== SOURCE DOCUMENT ==
▼
The Lagrangian of~\eqref{eq:1} is 
\begin{equation*}
  \mathcal{L}(\vct{x},\mu) = \vct{x}^{\trans}\mtx{W}\vct{x} + \mu (\vct{x}^{\trans}\vct{x}-n),
\end{equation*}
and computing the gradient, we see that the minimizer satisfies
\begin{equation*}
  \mtx{W}\vct{x} = -\mu \vct{x}.
\end{equation*}
This is precisely the equation for eigenvalues and eigenvectors of $\mtx{W}$! 
If we multiply the first equation with $\vct{x}^{\trans}$ and replace the term $\vct{x}^{\trans}\mtx{W}\vct{x}$ in the Lagrangian with $-\mu\vct{x}^{\trans}\vct{x}$, then we get
\begin{equation*}
  g(\mu) = -\mu n.
▲
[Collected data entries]
▼
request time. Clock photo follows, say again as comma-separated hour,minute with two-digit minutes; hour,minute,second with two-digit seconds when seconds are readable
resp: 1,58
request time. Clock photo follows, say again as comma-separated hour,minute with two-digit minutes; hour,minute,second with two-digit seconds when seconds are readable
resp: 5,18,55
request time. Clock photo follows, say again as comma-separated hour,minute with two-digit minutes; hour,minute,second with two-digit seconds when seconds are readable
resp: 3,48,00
▲
▼
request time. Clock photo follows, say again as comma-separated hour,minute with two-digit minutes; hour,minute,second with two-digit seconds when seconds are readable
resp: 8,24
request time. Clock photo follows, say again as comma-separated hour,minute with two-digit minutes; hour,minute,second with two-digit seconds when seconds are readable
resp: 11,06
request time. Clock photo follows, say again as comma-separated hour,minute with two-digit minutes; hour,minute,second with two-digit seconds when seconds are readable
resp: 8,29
▲
▼
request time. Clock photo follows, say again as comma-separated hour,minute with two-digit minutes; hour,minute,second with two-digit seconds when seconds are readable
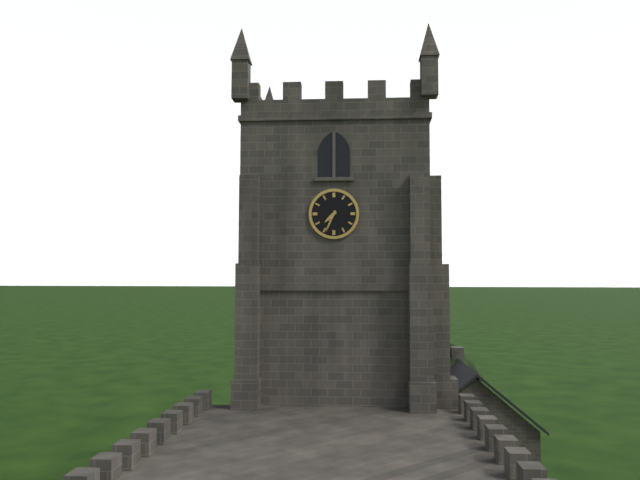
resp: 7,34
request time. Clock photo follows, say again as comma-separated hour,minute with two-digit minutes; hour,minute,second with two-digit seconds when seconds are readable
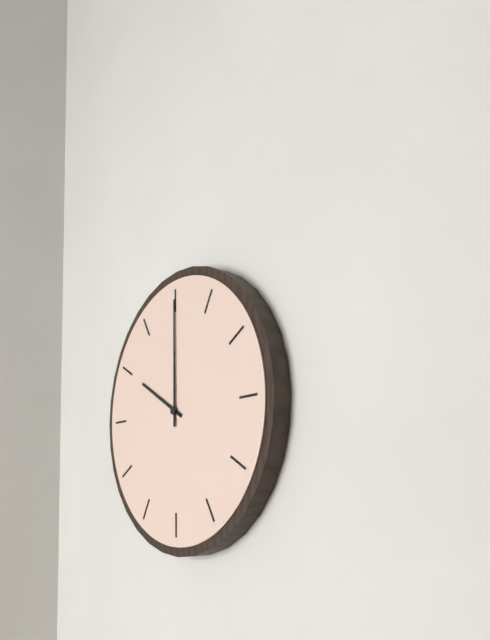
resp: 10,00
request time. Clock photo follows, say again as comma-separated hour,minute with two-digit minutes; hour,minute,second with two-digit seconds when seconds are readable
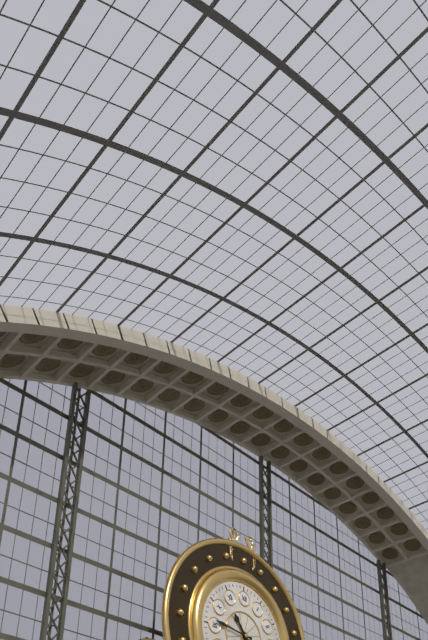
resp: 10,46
▲
== EXERCISE REQUIREMENTS ==
1. In the Lagrangian derivation, what is the equation W x = −μ x said to be precisely?
2. Extend the Lagrangian derivation past the point where it stops.
These data have no connection to the Lagrangian derivation.

== TASK-BY-TASK ANSWERS ==
1. It is precisely the equation for eigenvalues and eigenvectors of W.

2.
\end{equation*}
The largest possible such $\mu$ is arrived at when $\lambda = -\mu$ is the smallest eigenvalue of $\mtx{W}$. Therefore, $g(\mu) \geq n \lambda_{\text{min}}(\mtx{W})$, and in particular the optimal value of~\eqref{eq:1} (and of the original problem) is bounded by this.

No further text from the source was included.